История европейской культуры. Римская империя, христианство и варвары

Новоплатонизм остался непонятен народным массам, чью религию он смело намеревался реформировать. Кроме того, само вероучение новоплатоников было искусственным продуктом их философствования, несмотря на существенные ошибки их системы и фантастичность таких «теургов», как Ямвлих и Прокл. Одна лишь народная вера была в состоянии возродить религию. Однако ей приходилось еще давать отпор атакующим ее со всех сторон философам. Для этого нужно было найти общее простым людям и философам почву веры, на которой могла бы возрастать научная, в отношении метода — новоплатоническая, философия и где могли бы жить религиозной жизнью и совершенствоваться все, в том числе и простолюдины. И такую почву не пришлось искать далеко. Это — живой синтез познания и жизни, который старались образовать величайшие гностики, а сформулировать теоретически пытались новоплатоники. В действительности же разрешило эту задачу только христианство.

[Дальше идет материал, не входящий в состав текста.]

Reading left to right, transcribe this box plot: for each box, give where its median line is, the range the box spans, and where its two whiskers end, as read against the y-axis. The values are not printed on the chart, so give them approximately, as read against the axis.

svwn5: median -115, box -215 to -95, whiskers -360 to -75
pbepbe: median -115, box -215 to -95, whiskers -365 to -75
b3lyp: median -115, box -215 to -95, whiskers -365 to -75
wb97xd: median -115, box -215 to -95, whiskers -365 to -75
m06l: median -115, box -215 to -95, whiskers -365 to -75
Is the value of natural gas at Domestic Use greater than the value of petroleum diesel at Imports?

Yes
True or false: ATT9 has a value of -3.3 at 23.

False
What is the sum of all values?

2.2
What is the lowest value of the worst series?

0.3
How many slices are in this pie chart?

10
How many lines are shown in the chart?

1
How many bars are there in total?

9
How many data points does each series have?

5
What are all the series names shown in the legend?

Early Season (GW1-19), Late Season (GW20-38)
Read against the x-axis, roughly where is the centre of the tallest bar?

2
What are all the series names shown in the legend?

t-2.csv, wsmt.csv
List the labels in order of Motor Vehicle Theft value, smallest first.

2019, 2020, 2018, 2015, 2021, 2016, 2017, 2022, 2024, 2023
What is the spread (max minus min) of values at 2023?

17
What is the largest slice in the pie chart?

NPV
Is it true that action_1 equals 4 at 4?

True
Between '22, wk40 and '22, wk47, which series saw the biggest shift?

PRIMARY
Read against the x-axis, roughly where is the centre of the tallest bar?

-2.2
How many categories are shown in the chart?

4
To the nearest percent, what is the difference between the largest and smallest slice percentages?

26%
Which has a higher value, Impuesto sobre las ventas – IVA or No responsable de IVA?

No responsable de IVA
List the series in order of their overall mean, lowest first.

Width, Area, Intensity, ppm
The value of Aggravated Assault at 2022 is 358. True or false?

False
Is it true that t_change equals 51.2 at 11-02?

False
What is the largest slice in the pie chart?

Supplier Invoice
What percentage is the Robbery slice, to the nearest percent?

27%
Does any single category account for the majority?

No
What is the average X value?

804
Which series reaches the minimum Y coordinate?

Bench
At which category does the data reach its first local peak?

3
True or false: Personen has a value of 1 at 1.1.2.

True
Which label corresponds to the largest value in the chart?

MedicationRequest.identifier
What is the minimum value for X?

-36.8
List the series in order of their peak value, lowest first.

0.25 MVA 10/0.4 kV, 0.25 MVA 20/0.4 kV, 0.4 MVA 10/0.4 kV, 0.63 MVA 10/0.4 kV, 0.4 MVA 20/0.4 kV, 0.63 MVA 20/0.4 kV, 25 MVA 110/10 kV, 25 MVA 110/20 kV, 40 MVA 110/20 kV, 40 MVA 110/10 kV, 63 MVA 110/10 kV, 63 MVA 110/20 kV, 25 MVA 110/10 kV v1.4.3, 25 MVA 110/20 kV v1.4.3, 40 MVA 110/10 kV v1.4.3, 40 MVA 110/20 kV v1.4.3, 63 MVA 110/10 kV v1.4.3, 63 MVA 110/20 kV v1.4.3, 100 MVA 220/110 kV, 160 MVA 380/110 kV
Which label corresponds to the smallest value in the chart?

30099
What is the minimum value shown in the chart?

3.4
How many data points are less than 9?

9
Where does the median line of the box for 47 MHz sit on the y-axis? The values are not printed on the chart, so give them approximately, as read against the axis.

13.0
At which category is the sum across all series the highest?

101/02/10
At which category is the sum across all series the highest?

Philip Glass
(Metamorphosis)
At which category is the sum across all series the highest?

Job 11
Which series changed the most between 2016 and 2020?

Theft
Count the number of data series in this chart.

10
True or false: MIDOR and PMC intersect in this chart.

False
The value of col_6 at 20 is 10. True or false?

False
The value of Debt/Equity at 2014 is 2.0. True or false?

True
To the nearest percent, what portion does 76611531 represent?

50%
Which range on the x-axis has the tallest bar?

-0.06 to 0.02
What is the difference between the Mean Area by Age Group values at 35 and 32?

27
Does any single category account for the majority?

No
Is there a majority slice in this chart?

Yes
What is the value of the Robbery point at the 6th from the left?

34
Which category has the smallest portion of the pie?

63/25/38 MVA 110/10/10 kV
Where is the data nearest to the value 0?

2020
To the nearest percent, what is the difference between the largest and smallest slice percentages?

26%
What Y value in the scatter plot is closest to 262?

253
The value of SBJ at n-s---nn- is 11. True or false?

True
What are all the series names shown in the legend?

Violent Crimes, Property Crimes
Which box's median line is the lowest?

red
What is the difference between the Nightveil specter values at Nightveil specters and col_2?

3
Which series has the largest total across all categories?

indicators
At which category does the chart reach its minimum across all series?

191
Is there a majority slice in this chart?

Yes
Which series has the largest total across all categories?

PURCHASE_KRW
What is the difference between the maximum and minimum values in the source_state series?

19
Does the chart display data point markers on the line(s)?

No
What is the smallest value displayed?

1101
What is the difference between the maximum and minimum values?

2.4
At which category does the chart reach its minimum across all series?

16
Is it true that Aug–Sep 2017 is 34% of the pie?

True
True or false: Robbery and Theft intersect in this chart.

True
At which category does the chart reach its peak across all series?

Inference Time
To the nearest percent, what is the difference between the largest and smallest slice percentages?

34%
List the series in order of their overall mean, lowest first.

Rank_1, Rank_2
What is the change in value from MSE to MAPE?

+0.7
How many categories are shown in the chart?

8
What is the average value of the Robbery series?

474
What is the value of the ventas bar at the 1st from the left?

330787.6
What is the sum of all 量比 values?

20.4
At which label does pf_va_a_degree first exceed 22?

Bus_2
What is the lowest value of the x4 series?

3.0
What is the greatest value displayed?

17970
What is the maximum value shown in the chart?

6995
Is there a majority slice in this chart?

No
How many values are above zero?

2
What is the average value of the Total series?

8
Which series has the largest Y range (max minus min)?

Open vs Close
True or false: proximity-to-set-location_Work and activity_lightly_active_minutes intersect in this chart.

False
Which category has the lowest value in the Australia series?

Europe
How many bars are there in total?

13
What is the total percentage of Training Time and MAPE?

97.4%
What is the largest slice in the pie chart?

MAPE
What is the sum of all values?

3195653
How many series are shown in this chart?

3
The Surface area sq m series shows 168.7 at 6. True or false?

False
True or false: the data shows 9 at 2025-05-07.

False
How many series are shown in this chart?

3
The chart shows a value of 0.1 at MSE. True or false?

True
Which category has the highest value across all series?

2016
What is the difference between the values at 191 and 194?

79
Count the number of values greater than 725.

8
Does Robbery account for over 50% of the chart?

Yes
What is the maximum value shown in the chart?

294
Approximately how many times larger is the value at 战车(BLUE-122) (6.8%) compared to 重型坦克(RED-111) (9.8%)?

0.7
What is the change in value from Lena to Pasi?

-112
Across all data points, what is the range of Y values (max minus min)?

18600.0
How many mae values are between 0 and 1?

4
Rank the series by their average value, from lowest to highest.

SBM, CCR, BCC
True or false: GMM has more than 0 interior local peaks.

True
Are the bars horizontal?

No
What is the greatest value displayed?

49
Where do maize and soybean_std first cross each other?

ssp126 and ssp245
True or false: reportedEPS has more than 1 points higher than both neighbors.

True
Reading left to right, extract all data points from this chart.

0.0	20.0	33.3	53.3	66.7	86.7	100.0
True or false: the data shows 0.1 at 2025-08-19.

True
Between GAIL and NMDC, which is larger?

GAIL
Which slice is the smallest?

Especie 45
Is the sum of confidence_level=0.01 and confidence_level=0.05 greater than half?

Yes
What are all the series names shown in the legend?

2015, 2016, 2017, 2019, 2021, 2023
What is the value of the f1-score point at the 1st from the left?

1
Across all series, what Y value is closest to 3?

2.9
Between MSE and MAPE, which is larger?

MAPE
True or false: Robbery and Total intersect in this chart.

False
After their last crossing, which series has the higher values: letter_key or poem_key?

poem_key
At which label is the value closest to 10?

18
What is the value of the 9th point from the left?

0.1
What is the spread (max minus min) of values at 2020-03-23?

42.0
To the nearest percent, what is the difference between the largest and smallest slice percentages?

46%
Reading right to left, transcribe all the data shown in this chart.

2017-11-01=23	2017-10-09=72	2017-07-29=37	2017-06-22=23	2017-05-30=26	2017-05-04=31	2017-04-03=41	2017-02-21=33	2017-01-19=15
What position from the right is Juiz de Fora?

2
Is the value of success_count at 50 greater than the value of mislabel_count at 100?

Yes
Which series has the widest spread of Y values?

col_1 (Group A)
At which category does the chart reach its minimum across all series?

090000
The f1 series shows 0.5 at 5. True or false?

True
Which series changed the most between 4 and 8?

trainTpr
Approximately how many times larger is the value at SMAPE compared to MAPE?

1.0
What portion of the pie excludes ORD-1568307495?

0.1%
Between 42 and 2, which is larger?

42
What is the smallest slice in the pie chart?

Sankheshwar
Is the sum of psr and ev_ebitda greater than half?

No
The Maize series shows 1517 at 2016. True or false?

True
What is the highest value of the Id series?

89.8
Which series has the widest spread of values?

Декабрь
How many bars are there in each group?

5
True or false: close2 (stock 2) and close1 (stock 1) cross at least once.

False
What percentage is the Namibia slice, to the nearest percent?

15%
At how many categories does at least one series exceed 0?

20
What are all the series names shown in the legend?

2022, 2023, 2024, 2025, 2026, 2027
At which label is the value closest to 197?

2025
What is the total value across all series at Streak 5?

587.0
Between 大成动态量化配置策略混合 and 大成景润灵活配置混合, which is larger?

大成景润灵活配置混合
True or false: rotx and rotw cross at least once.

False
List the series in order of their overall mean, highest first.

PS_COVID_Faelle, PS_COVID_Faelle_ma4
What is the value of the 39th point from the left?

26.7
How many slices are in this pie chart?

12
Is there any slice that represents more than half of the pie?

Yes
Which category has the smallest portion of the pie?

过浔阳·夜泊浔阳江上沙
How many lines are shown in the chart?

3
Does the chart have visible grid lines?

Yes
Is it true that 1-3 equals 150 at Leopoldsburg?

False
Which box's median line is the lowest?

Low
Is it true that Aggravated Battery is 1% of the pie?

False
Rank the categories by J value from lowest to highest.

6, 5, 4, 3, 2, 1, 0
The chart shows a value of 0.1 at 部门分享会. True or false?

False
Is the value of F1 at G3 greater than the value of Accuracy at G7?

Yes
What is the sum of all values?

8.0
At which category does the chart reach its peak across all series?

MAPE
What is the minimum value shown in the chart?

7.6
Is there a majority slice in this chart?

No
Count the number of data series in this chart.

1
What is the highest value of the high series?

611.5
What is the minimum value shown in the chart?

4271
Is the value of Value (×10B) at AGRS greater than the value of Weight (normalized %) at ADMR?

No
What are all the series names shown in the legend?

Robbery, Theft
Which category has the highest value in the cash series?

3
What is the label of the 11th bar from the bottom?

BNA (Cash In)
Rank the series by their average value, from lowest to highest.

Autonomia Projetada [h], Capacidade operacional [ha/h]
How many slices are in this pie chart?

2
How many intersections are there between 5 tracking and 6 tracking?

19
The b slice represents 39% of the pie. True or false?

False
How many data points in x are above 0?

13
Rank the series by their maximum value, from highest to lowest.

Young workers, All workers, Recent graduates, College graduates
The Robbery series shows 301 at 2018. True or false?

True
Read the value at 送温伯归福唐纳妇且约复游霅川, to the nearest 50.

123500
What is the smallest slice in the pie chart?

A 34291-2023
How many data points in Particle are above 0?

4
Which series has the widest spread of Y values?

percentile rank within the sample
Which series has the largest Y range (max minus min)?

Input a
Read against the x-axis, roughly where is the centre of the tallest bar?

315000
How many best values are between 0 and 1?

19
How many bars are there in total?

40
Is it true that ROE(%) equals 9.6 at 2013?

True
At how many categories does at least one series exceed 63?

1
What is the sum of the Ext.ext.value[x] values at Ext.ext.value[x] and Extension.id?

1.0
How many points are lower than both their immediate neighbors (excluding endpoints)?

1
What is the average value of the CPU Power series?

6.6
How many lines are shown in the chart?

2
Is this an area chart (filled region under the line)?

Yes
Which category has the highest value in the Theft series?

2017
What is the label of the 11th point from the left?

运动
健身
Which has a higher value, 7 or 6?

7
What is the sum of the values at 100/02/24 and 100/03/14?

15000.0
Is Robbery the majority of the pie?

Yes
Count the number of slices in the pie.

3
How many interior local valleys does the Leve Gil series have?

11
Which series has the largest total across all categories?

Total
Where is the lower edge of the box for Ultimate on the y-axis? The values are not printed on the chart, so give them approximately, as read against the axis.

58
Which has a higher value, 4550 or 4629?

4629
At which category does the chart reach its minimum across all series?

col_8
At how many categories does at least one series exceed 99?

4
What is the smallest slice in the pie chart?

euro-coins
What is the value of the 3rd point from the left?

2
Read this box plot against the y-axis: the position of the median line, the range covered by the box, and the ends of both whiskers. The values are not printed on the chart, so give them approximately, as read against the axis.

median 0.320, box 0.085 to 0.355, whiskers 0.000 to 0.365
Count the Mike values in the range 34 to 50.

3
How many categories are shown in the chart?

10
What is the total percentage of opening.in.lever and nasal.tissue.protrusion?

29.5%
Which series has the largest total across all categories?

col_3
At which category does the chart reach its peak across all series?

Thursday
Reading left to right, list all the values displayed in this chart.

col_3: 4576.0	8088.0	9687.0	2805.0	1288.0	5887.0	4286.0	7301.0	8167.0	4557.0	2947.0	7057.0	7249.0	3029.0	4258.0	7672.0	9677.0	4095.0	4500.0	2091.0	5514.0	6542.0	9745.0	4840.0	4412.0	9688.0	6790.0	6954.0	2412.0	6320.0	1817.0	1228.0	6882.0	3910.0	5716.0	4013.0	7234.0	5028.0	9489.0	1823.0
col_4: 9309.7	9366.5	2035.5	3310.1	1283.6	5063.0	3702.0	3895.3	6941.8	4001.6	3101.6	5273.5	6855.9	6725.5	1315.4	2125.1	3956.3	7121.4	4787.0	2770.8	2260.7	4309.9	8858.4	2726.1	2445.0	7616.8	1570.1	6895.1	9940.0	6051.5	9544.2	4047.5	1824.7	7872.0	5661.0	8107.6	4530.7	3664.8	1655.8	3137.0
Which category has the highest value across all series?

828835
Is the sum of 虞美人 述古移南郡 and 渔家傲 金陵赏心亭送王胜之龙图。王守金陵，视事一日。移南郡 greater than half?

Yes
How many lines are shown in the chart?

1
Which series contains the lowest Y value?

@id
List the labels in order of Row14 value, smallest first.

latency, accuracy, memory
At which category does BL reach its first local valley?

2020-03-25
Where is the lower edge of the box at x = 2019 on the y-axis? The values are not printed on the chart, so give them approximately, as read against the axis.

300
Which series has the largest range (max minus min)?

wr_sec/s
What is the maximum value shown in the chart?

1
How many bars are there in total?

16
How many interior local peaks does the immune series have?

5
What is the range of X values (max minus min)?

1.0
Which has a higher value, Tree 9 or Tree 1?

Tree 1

Христианство возникло как секта строго монотеистической веры. Поначалу оно было народной верой; эту свою народность оно сохранило и распространившись по всей империи, сначала, — среди евреев диаспоры, затем, — среди всех народов империи. Но та же народность чудесным образом помогла христианству оформить истину доступную и простонародью в глубочайшую метафизическую систему. Система эта не была только абстрактною теориею, но заставляла ее, теорию, актуализовать; только в жизни являла она совершенное свое доказательство. Простого человека христианство делало философом, а философа — человеком христианской жизни. Не только в первые века христианства, но и в III–IV–V вв. темные монахи и вообще простые люди схватывались из–за церковных догм с императорами и искушеннейшими богословами, а сойдясь на рынке, спорили о рождении Христа и о Его Божественности. — «Улицы, рынки, перекрестки, — пишет Григорий Нисский, — все полно людей, говорящих о том, что недоступно познанию. Спрашиваешь, почем товар, — отвечают философией о Рожденном и Не Рожденном. Желающий узнать, сколько стоит хлеб слышит в ответ: «Отец больше Сына» Справляешься, истоплена ли баня, — снова тебе: «Сын из ничего» А тут, глядишь, — вездесущие еретики хитро вопрошают женщину: «Имела ли ты сына, когда еще не родила его? — Если ты не имела, то и Бог не имел, прежде чем родил Его»». Не простым ли людям внушал свою ересь Константинопольский патриарх (428–431) Несторий? — «Имеет ли Бог мать? Мария родила не Божество. Ведь то, что рождается из тела, и есть тело. Создание рождает не Творца, но человека, орудие Божие». Такого рода разговоры были возможны лишь потому, что догмат, наиабстрактнейший догмат, был в то время жизненной проблемою. Даже культ изображал догматы и был подлинным, выражаемым посредством обрядов богословствованием.

38

Господа историки позитивисты могут говорить, что им заблагорассудится, но христианство никогда не было только этическим учением. Изучая христианские сочинения конца I века, т. е. Евангелия и Писания апостолов, мы обнаруживаем не только религиозную этику, но и определенную метафизику.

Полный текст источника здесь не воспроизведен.